那五个士兵鬼鬼祟祟摸过来,领头的小个子我认识,是前月刚从狼旗军投诚的。
"李副官说了,明晚子时前必须把东西送到。"小个子搓着手,"那虎符要是出岔子...哎你踩我脚了!"
"嘘!"另一个压低声音,"陆爷的人耳目多,别瞎嚷嚷。"
李副官?
我心里"咯噔"一下。
李明是我半年前从行伍里提拔的,说他识字又机灵,让他管着文书。
上回分粮饷,他还特意给曾瑶多留了块糖——说姑娘家该甜着点。
曾瑶的指甲掐进我手背,我能感觉到她在发抖。
但她的声音稳得像块铁:"公子,我去截他们。"
"别。"我按住她,"打草惊蛇。"
等士兵走后,我们跟着到了废河边。
月光照在河床上,有块石头被掀开,下面埋着个布包。
曾瑶抖开布,里面是半块虎符——和我怀里的那半,严丝合缝。
"好个李明。"我捏着虎符,指节发白,"从矿场到战场,藏得够深。"
曾瑶突然拽我袖子,指向河对岸。
影影绰绰有个人影,正往林子里跑,腰间的玉佩闪了下——是羊脂玉的云纹,和联盟将军案上那块一模一样。
"公子!"曾瑶的软剑已经出鞘,"追吗?"
"不。"我把半块虎符揣进怀里,"等。"
回到营地,我翻出李明的文书。
他的笔迹我熟,每个"之"字都多写一勾。
翻到最后一页,夹着张纸条:"虎符合,狼旗动。

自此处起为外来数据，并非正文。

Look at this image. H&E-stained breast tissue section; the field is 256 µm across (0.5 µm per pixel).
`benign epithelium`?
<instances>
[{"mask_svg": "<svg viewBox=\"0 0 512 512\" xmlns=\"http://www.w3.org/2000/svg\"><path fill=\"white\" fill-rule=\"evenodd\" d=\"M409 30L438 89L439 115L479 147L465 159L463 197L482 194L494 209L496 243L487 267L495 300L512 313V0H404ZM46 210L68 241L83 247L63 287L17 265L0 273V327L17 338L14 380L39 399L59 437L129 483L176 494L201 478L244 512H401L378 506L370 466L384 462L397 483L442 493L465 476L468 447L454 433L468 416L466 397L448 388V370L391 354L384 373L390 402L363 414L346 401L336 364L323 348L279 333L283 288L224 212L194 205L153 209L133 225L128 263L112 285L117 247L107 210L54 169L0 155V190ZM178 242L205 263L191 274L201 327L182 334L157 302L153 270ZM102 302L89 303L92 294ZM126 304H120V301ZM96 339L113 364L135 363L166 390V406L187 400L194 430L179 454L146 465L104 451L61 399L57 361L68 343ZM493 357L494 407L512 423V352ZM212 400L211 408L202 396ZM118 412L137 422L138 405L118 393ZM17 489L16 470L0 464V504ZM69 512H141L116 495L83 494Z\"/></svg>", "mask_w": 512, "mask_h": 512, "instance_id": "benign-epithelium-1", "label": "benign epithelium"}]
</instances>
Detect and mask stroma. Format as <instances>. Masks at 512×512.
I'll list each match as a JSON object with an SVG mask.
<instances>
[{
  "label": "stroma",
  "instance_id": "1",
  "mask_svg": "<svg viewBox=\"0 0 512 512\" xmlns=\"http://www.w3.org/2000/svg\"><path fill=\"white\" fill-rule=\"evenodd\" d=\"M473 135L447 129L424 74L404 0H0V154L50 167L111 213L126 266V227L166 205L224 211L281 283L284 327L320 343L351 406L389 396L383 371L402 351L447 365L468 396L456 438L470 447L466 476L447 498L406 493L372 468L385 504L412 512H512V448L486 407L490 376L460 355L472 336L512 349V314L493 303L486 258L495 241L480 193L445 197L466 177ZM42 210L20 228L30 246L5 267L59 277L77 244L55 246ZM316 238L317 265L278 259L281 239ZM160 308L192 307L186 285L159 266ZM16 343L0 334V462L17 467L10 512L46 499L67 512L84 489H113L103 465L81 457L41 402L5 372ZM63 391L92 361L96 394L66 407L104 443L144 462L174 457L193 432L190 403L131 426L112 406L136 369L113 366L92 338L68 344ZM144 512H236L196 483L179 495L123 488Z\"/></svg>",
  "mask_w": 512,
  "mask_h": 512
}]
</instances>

"落款是个血手印——和三天前醉汉撞我时,留在我袖上的那个,纹路分毫不差。
帐外突然传来急促的马蹄声。
哨兵的喊声响彻营区:"报——敌军三万,距此二十里,子时出发!"
我猛地站起来,案上的烛火被风扑灭,黑暗里,曾瑶的银簪闪着冷光。
她的手搭在我肩上,温度透过铠甲渗进来:"公子,要先解决李明吗?"
"不。"我摸了摸胸口的虎符,它和刚找到的半块碰在一起,发出清脆的响,"先解决外患。
但...曾瑶,你今晚守着我的帐门。"
"是。"她应得利落,转身时,发间的银簪扫过我的手背,像根冰针刺了下。
我望着帐外的星空,东边的云堆得像座山。明天,该是场硬仗了。